One rater assessing performance of 3 bronchoscopies ensures sufficient reliability. The assessment tool demonstrated sufficient construct validity. Copyright (C) 2011 S. Karger AG, Basel”
“There is compelling evidence that acute ethanol exposure stimulates ventral tegmental area (VTA) dopamine cell activity and that VTA-dependent dopamine release in terminal fields within the nucleus accumbens plays an integral role in the regulation of ethanol drinking behaviors. Unfortunately, due to technical limitations, the specific temporal dynamics linking VTA dopamine cell activation and ethanol
self-administration are not known. In fact, establishing a causal link between specific patterns of dopamine Selleck Ruboxistaurin transmission and ethanol drinking behaviors has proven elusive. Here, we sought to address these gaps in our knowledge using a newly developed viral-mediated gene delivery strategy to selectively express Channelrhodopsin-2 (ChR2) on dopamine cells in the VTA of wild-type rats. We then used this approach to precisely control VTA dopamine transmission during voluntary ethanol drinking sessions. The results confirmed that ChR2 was selectively expressed on VTA
dopamine cells and delivery of blue light pulses to the VTA induced dopamine release in accumbal terminal fields with very high temporal and spatial precision. Brief high frequency VTA stimulation induced phasic patterns of dopamine release in the nucleus accumbens. Lower frequency stimulation, applied for longer periods mimicked tonic increases in accumbal dopamine. Notably, using Belinostat nmr this optogenetic approach in rats engaged in an intermittent ethanol drinking procedure, we found that tonic, but not phasic, stimulation of VTA dopamine cells selectively
attenuated ethanol drinking behaviors. Collectively, these data demonstrate the effectiveness of a novel viral targeting strategy that can be used to restrict opsin expression to dopamine cells in standard outbred animals and provide the first causal evidence demonstrating that tonic activation of VTA dopamine neurons selectively decreases ethanol self-administration behaviors.”

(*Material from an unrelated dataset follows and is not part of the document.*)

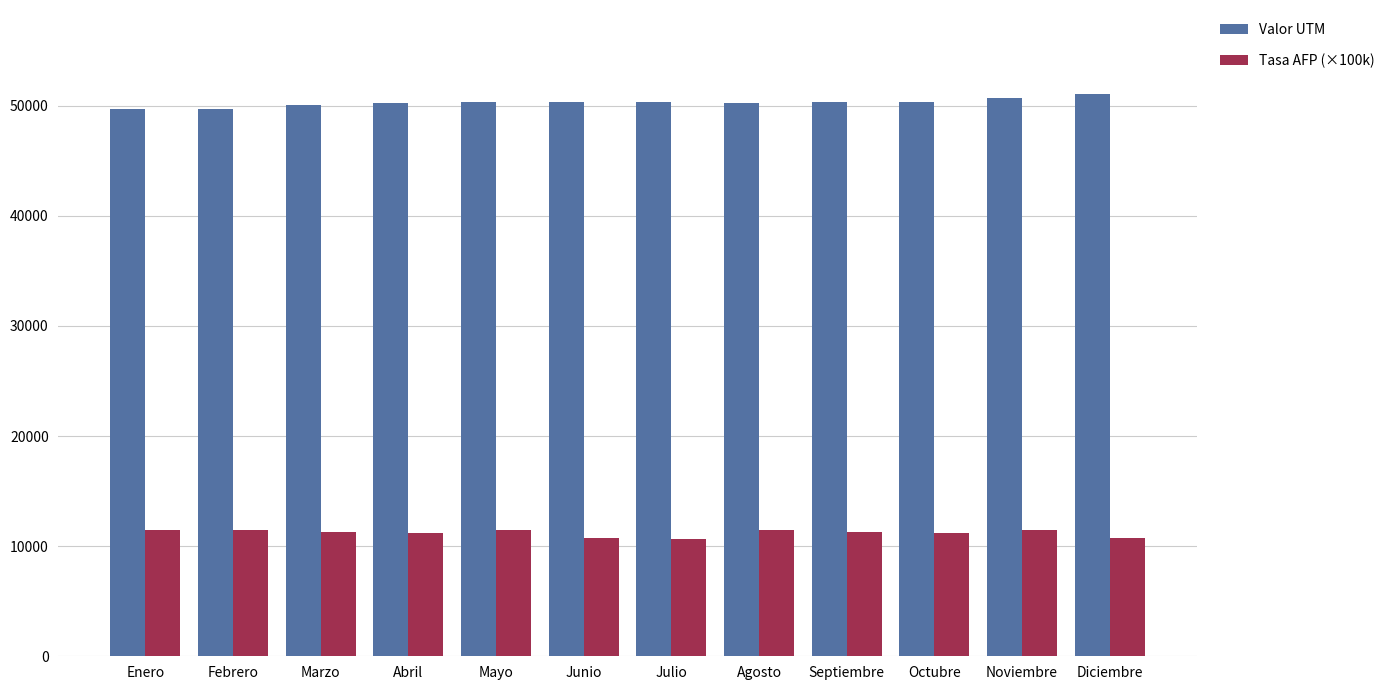

What is the label of the 7th bar from the right?

Junio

“Background-We set out to identify common genetic determinants of the length of the RR PI3K inhibitor and QT intervals in 2325 individuals from isolated European populations.

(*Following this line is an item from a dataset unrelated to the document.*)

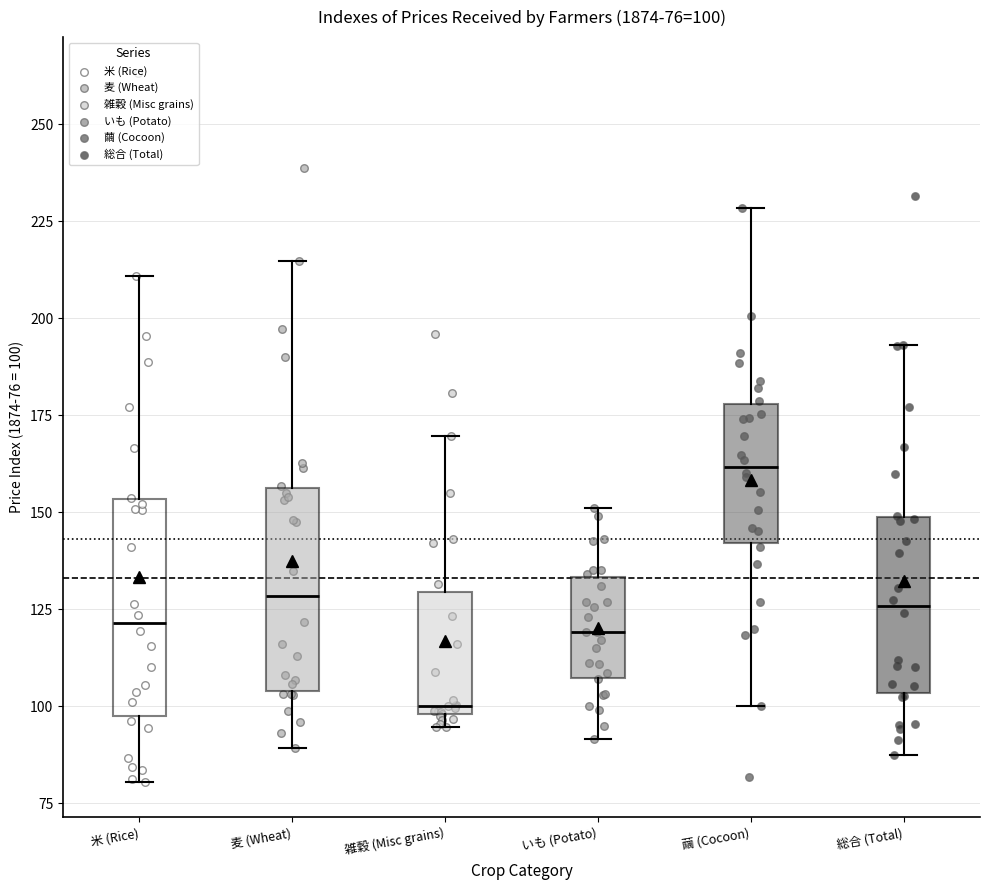

Which box has the lowest median line?

雑穀 (Misc grains)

Methods and Results-We analyzed the heart rate at rest, measured as the RR interval, and the length of the corrected QT interval for association with 318 237 single-nucleotide polymorphisms. The RR interval was associated with common variants within GPR133, a G-protein-coupled receptor (rs885389, P = 3.9 x 10(-8)). The QT interval was associated with the earlier reported NOS1AP gene (rs2880058, P = 2.00 x 10(-10)) and with a region on chromosome 13 (rs2478333, P = 4.34 x 10(-8)), which is 100 kb from the closest known transcript LOC730174 and has previously not been associated with the length of the QT interval.